Reduce billing cycles or payment frequencies by consolidating payments, improving cash flow, and realizing vendor discounts. Work with your finance department to determine when it is most economically advantageous to pay bills while maintaining a positive credit history.

Recovery

Several outside firms make handsome profits when they identify duplicate payments that are undetected. Some are due to timing, inadequate internal controls and just not enough time or resources to thoroughly audit procedures. Items that are paid but not posted within the accounts payable system can be duplicated. Items that are posted and not paid can run the risk of late charges that can threaten future negotiations. That is why internal audits, account reconciliations and proof of receipt or delivery are so important. A bunch of undetected errors is all it takes to cost your organization millions in profits.

Legal orders

Legal orders such as those associated with payroll deductions for employees or vendor garnishments or tax liens are paid to a diverse population of courts, lawyers divorced spouses and so on. Timely payments are a way of reducing risk, legal exposure, and defaults that can be both costly and embarrassing. Take an inventory of legal orders or high-risk payments that must adhere to a rigid payment calendar. Consider repeat payments for fixed amount child support orders or ongoing orders that remain the same until stopped. Evaluate whether weekly checks can be combined in one monthly check or be advanced and adjusted later. Determine if one check can be used to pay multiple payees that are sent to one account. Of course, you may only be able to suggest options but must rely on the initiator to negotiate these changes.

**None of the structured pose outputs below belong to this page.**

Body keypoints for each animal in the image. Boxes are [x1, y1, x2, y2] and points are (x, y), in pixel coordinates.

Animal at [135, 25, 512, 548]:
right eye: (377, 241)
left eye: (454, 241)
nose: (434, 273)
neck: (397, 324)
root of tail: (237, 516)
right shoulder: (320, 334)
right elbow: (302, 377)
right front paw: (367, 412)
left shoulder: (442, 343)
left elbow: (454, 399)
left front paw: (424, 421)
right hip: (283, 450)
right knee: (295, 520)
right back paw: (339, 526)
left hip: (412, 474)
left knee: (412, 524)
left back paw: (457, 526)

Internal control--employee deductions and benefits

Payments for employee deductions and benefit costs links payroll and payables. Payroll takes the deduction and creates the credit entry on the general ledger that accounts payable debts when the payments are made. This is when the value of general ledger reconciliations is so critical. A large credit balance shows that the bills have not been paid while a large debt means a potential overpayment and loss to the company. This internal control saves money by identifying action items and reducing potential loss for overpayments or late payments. This should be performed by another department not associated with these payments

Establish metrics for customer service

Develop your own metrics to identify and log the source, reason, and resolution of incoming phone calls. Look for patterns that may identify training needs, communications, or focus on something that is breaking down in the system. Assign at least one person who can be your external point of contact. Do not be defensive but listen to the reason for the call and the actions needed. Encourage customer feedback and surveys to gain positive recognition through ongoing evaluations.

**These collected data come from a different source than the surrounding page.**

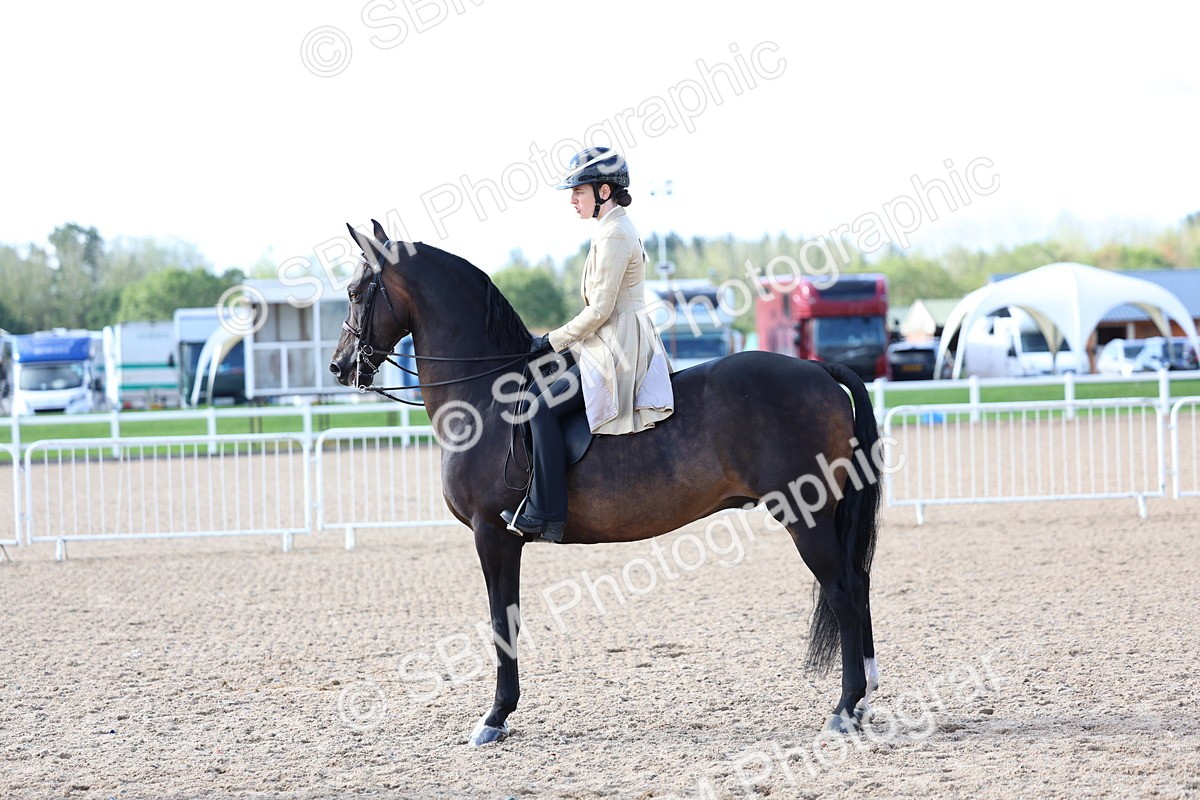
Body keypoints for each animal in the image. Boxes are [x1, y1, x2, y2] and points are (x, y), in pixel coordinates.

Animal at [328, 221, 882, 746]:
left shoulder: (492, 533)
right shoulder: (503, 539)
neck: (485, 394)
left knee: (844, 590)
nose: (339, 365)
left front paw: (495, 717)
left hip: (805, 513)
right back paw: (864, 699)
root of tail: (819, 371)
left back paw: (844, 709)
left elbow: (501, 621)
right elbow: (508, 616)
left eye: (355, 291)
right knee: (858, 583)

Take control of your audits

Take the offensive without being offensive during audits. One way of doing this is to create your own internal audit team that can do its own policing before an internal audit that may seem so threatening. The main thing is to identify your strengths and weaknesses and do something about them.

Your Next Steps

Now that you’ve got the idea, roll up your sleeves, rally your staff to step out of your comfort zones and make a real difference.

* Start by throwing down a challenge to come up with ideas that will contribute to the bottom line.

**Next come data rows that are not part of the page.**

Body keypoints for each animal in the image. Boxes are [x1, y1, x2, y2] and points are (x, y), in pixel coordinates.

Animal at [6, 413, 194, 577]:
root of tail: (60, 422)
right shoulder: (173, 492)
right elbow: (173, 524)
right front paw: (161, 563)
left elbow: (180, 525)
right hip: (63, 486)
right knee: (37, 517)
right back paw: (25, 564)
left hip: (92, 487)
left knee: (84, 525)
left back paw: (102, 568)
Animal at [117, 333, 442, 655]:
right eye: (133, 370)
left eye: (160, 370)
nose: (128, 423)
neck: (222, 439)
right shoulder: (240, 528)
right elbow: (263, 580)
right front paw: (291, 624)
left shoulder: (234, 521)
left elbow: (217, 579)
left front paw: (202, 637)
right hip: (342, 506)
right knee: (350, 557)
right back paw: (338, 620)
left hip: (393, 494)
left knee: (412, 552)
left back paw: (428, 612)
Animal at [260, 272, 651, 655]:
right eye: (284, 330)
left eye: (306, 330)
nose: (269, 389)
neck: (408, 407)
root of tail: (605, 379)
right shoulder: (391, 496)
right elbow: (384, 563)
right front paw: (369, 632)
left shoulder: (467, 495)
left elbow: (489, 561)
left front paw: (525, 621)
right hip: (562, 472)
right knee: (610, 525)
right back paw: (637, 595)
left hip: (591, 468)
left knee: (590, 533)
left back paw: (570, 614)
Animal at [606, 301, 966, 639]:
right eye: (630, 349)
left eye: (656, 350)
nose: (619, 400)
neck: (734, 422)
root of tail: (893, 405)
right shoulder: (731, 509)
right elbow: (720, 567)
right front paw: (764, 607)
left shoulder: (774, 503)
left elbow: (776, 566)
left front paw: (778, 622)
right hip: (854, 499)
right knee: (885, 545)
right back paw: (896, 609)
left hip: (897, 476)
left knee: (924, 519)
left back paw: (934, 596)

* Set up teams and make this a friendly competition

* Have fun, earn certificates and

* Share success stories with company management

* Make this an ongoing process

* Value this as an enriching experience to recognize everyone’s value

Making value-added improvements will always be in demand and may be one of the sure remedies to keep your organization competitive and more resilient to economic downturns. The recognition may not be in the form of money or an object. It could be a simple thank you from your boss, article in the company newspaper or website or just by realizing that others are more aware of your value beyond the primary services for which you are known.

By the way, I congratulate you for taking the time to read this article and encourage you to spread the word to others to make more valuable contributions.